These Bejeweled Treats Are a Must for Three Kings Day

Mexican bakeries begin their preparations for Día de los Reyes Magos, or Three Kings Day, weeks before the holiday’s Jan. 6 arrival. At La Monarca Bakery & Cafe in Los Angeles, bakers have been mixing and freezing bread dough since early December for the celebration’s signature treat: rosca de reyes, or three kings bread.

For many Latinos, Three Kings Day concludes the holiday season. People line up outside their favorite bakeries early in the morning to pick up a rosca to celebrate the day the Magi brought gifts to the baby Jesus. Families gather later in the evening and eat the sweet bread along with champurrado, café de olla or hot chocolate.

Recipe: Rosca de Reyes

This Epiphany bread likely arrived in Latin America in the 20th century when Spaniards fled to Mexico during the Spanish Civil War in 1936 and opened bakeries, where they served rosca. The highly symbolic bread became more popular throughout Mexico in the 1950s but began to appear in cookbooks in the 1930s and 1940s, said Mely Martínez, the author of “The Mexican Home Kitchen: Traditional Home-Style Recipes That Capture the Flavors and Memories of Mexico.”

Its round shape is meant to represent the eternal love of God, and nuts and dried fruit candies like acitrón signify the jewels on the kings’ crowns. Some bread recipes include orange flavoring. Similar to Carnival king cake and French galette des rois, roscas also have a favor — typically a plastic baby — inside the cake.

Alfredo Livas, a co-founder and owner of La Monarca, which has a dozen locations around the Los Angeles area, expects to sell between 5,000 and 10,000 roscas for Three Kings Day — so many that they create a temporary proofing area for the briochelike breads within a tent at a commissary kitchen in Los Angeles.

In the days leading up to Jan. 6, the bakery will carry only their most popular items to make room for the roscas. They’ll also sell hot chocolate or café de olla in takeout carafes. “It’s a great way of ending the holiday season,” said Mr. Livas, who grew up in Monterrey, Mexico.

At Los Angelitos Bakery in Huntington Park, Calif., several bakers will mix, decorate and bake more than 1,000 roscas through the night ahead of the holiday. Los Angelitos started selling the bread nearly two decades ago using a recipe from their head baker, Victor Mendoza, who learned how to make it from his father and grandfather who were bakers in Mexico.

“When the day comes, it’s a mad house,” said Deanna Ductoc, one of the owners of the family-run bakery, which also sells a smaller concha-size version and another in a muffin wrapper.

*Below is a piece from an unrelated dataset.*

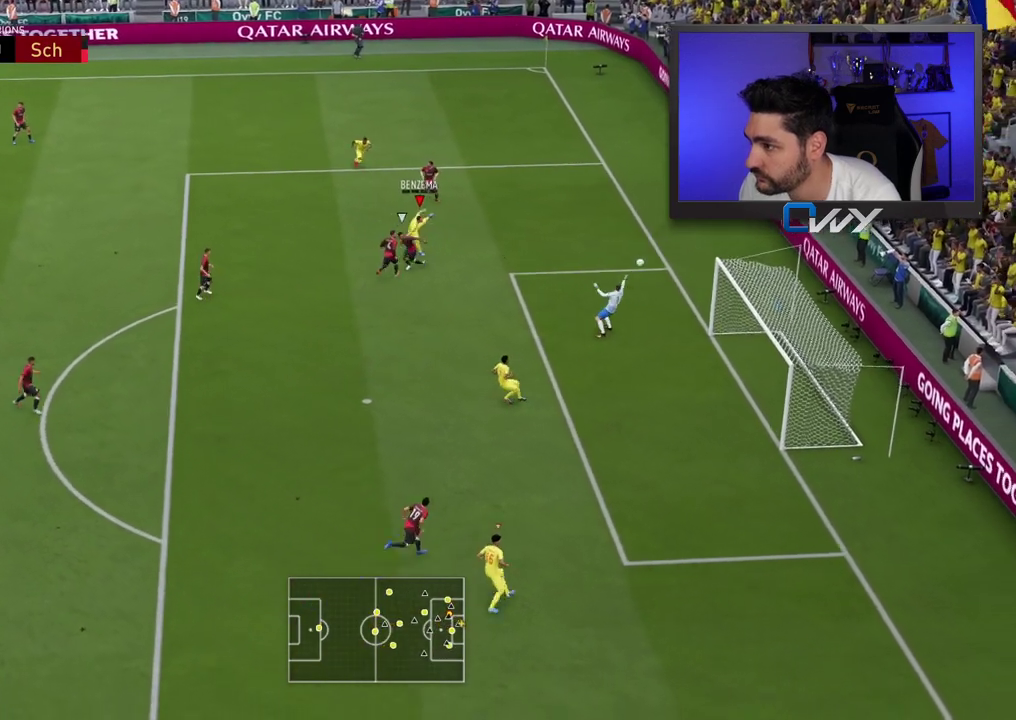
{"buttons": ["L3"], "left_stick": "right", "right_stick": "center", "events": []}
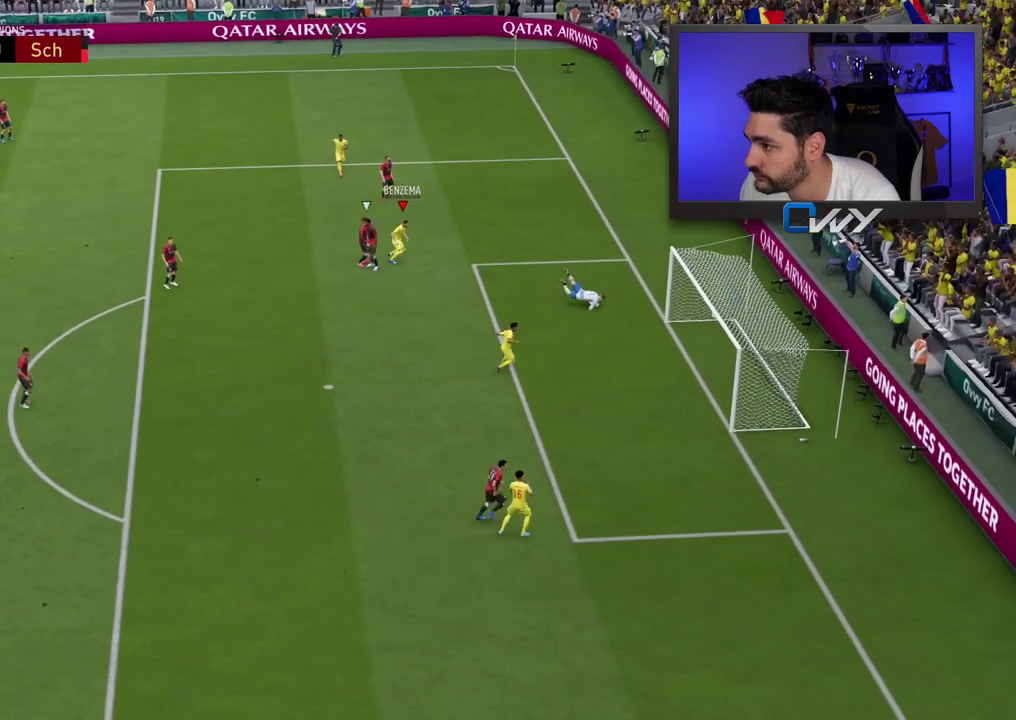
{"buttons": [], "left_stick": "center", "right_stick": "center", "events": [[133, "L3", "up"], [217, "left_stick", "center"]]}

The treats are so popular this time of year that one of the largest bakery corporations, Bimbo, sells a seasonal rosca. Thirty-seven million Mexicans live in the United States, and in 2022, the company began selling single-serving roscas in U.S. convenience stores.

Roscas de reyes have been traditionally adorned with red and green acitrón, but the candy has been harder to find since the cactus from which it is derived was considered endangered; in 2005, the Mexican government declared it a protected species, effectively reducing usage of the plant in foods and candies. Acitrón is now sometimes made with jicama, which has a similar texture to the cactus. Quince paste, nuts and other dried fruits like citrus peels or those included in fruitcakes are also used, said Ms. Martínez, the cookbook author.

The plastic baby Jesus figurine hidden in the ring carries the promise of future celebrations: The person who finds the baby in their piece gets good luck, but also has to throw a tamale feast on Feb. 2, called Día de la Candelaria, or Candlemas.

Not everyone wants to find the baby, Ms. Martínez said. “Some people even swallow the baby Jesus or hide it under their tongue because they don’t want to pay for the tamales.”